I had the opportunity to work for TD Bank, Mount Laurel, NJ as their full-time data analyst in the Enterprise Data& Analytics Department. I worked for 10 weeks(from June 3rd to August 9th).
In the Hadoop big data environment, I mainly used Apache Hive and Impala through Hue or CML to perform ad-hoc queries and to conduct data explorations to support daily tasks and answering questions, such as partition data source by date to reduce computing time. I received training on data wrangling using Trifacta and I received the level 1 certification. Trifacta makes me easily standardized the data without traditional IT heavy effort. Through a project and training, I gained knowledge of Hadoop, Apache, and the data ecosystem for a bank. I learned how data are ingested into the data lake through what pipeline. How would we store, manage and use data securely. How do we import data to an analytical space and how to output findings. We used Confluence, Jira, and bitbucket to share our findings, to practice Agile methodology and to store our code. I also received training on Pyspark and run my first machine learning tasks with the Titanic datasets using Jupyter notebook.
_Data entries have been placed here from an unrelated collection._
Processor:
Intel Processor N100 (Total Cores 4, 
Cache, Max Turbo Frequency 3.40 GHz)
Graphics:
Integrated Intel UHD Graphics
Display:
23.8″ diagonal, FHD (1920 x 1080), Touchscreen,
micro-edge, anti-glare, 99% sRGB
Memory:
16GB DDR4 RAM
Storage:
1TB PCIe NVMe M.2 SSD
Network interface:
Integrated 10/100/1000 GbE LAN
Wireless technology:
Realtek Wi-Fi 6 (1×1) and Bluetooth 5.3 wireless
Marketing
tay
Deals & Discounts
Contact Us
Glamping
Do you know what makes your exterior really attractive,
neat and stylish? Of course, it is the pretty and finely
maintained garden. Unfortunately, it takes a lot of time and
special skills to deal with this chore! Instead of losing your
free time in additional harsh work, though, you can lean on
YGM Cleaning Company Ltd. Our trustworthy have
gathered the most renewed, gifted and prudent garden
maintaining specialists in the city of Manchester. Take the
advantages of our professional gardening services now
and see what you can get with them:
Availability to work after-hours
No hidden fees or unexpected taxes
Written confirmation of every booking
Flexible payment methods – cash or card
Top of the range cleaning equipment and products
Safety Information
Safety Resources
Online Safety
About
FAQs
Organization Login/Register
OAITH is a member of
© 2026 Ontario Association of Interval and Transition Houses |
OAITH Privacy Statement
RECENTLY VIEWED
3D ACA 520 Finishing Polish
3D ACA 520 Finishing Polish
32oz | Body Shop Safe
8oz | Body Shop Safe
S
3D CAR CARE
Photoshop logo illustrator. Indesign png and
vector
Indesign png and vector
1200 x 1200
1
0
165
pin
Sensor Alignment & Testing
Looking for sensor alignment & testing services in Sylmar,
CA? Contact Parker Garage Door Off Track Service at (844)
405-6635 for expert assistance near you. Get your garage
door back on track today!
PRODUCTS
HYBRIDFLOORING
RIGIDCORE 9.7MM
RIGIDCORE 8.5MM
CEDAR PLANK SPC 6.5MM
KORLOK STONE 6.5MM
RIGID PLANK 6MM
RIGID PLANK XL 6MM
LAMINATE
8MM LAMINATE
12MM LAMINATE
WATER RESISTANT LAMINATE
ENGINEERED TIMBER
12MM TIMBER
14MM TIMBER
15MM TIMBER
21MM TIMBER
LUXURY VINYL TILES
I initiated a project called Olona that will integrate six data sources together to produce a clearer customer journey of how TD customers interact with the bank from the perspective of an omnichannel, such as gateway, web, mobile, teller system and US BDW. Due to the fact that there isn’t an enterprise-level primary key to join all the data sources. I identified relevant keys and method to join the data sources together. I presented findings to a Canadian team that is on a similar project. The project will finally have all the information from different channels about one customer, therefore, enhance our understanding of customers to further eliminate their pain points and improve user experience. One example would be identifying the region where people go to the brach more frequently than using a digital channel and find out why. Maintaining a branch is more expensive than digital channels so we would like to convert people to use digital channels more, therefore, realizing tremendous cost-saving.